Re: [PATCH 4.18 00/79] 4.18.1-stable review

From: Greg Kroah-Hartman
Date: Thu Aug 16 2018 - 06:12:21 EST


On Thu, Aug 16, 2018 at 12:39:29AM -0400, Byron Stanoszek wrote:
> On Wed, 15 Aug 2018, Greg Kroah-Hartman wrote:
>
> > On Wed, Aug 15, 2018 at 01:24:25PM -0400, Byron Stanoszek wrote:
> > > Hi Greg & Thomas,
> > >
> > > I'd like to report a regression in Linux 4.18.1 regarding the L1TF patches.
> > >
> > > The kernel no longer thinks I have SMT enabled in the BIOS. This works fine in
> > > 4.18.0.
> > >
> > > Not sure if this matters, but in my particular 4-core system, my third core is
> > > broken (core #2). So I must boot using "maxcpus=2" and then online the other
> > > cores & SMT threads at startup using:
> > >
> > > echo 1 > /sys/devices/system/cpu/cpu3/online
> > > echo 1 > /sys/devices/system/cpu/cpu4/online
> > > echo 1 > /sys/devices/system/cpu/cpu5/online
> > > echo 1 > /sys/devices/system/cpu/cpu7/online
> > >
> > > In 4.18.0, dmesg shows:
> > >
> > > smpboot: Booting Node 0 Processor 3 APIC 0x6
> > > smpboot: Booting Node 0 Processor 4 APIC 0x1
> > > smpboot: Booting Node 0 Processor 5 APIC 0x3
> > > smpboot: Booting Node 0 Processor 7 APIC 0x7
> > >
> > > In 4.18.1, dmesg shows:
> > >
> > > smpboot: Booting Node 0 Processor 3 APIC 0x6
> > > smpboot: Booting Node 0 Processor 4 APIC 0x1
> > > smpboot: CPU 4 is now offline
> > > smpboot: Booting Node 0 Processor 5 APIC 0x3
> > > smpboot: CPU 5 is now offline
> > > smpboot: Booting Node 0 Processor 7 APIC 0x7
> > > smpboot: CPU 7 is now offline
> > >
> > > and I get an "Operation cancelled" error in the shell when trying to online 4,
> > > 5, and 7.
> > >
> > > In 4.18.1, /sys/devices/system/cpu/smt/control says "notsupported".
- - - - -
WHAT THIS EXERCISE ASKS >>
- 1) Extract the passage of the 4.18.1 regression thread starting with "From: Greg Kroah-Hartman" and going on through "the L1TF patches.", copying it word for word.
- 2) Carry the 4.18.1 SMT regression thread forward from the point where it stops.

RECORDED DATA >>
- - - - -
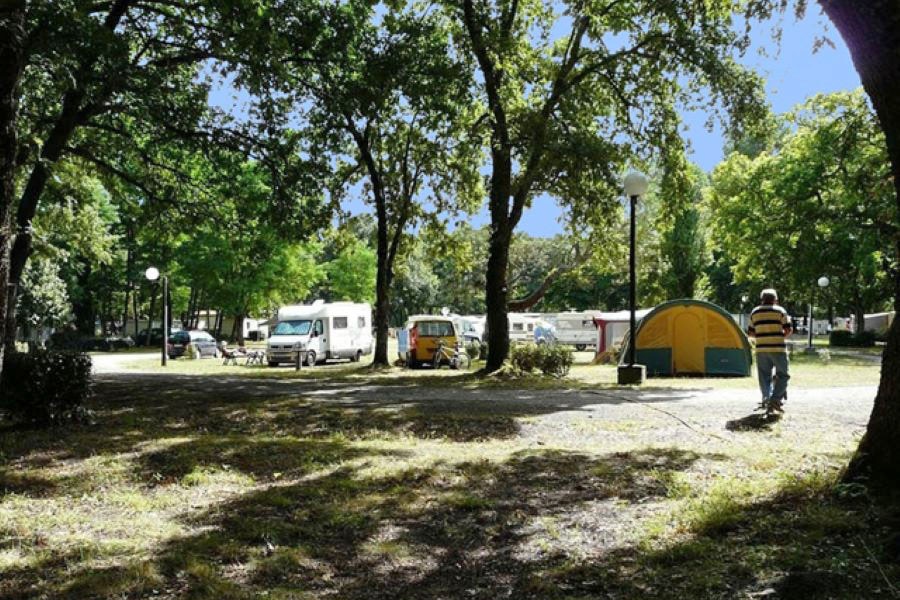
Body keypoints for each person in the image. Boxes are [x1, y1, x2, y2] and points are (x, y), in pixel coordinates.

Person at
- - - - -
ANSWERS BY ITEM NUMBER >>
- 1)
From: Greg Kroah-Hartman
Date: Thu Aug 16 2018 - 06:12:21 EST


On Thu, Aug 16, 2018 at 12:39:29AM -0400, Byron Stanoszek wrote:
> On Wed, 15 Aug 2018, Greg Kroah-Hartman wrote:
>
> > On Wed, Aug 15, 2018 at 01:24:25PM -0400, Byron Stanoszek wrote:
> > > Hi Greg & Thomas,
> > >
> > > I'd like to report a regression in Linux 4.18.1 regarding the L1TF patches.

- 2)
> > >
> > > - - -
> > >
> > > A possible second regression is the following:
> > >
> > > My CPU normally runs at 3600 MHz. I usually run my CPU at 2800 MHz to keep from
> > > overheating under full load (it is a fanless system). I do this by running
> > > "echo 1 > /sys/class/thermal/cooling_device5/cur_state", and confirm with "cat
> > > /proc/cpuinfo" (shows 2800).
> > >
> > > This works in 4.18.0 but not in 4.18.1. I get no error from the "echo" command
> > > (and the state reads back as "1"), but the CPU remains running at 3600 MHz.
> >
> > How about Linus's tree at the moment, is it ok there?
> >
> > thanks,
> >
> > greg k-h
> >
>
> It also fails in Linus's tree. Seems like this logic is to blame:
>
> /*
> * If SMT was disabled by BIOS, detect it here, after the CPUs have been
> * brought online. This ensures the smt/l1tf sysfs entries are consistent
> * with reality. cpu_smt_available is set to true during the bringup of non
> * boot CPUs when a SMT sibling is detected. Note, this may overwrite
> * cpu_smt_control's previous setting.
> */
> void __init cpu_smt_check_topology(void)
> {
> if (!cpu_smt_available)
> cpu_smt_control = CPU_SMT_NOT_SUPPORTED;
> }
>
> SMT is enabled in my BIOS, but because I booted with maxcpus=2, the init code
> never officially booted any SMT thread yet--just primary threads. I suspect the
> line 'cpu_smt_available = true;' in kernel/cpu.c function cpu_smt_allowed() is
> never being reached.
>
> It is then impossible to boot any SMT thread after init is done, since
> 'cpu_smt_available' is false.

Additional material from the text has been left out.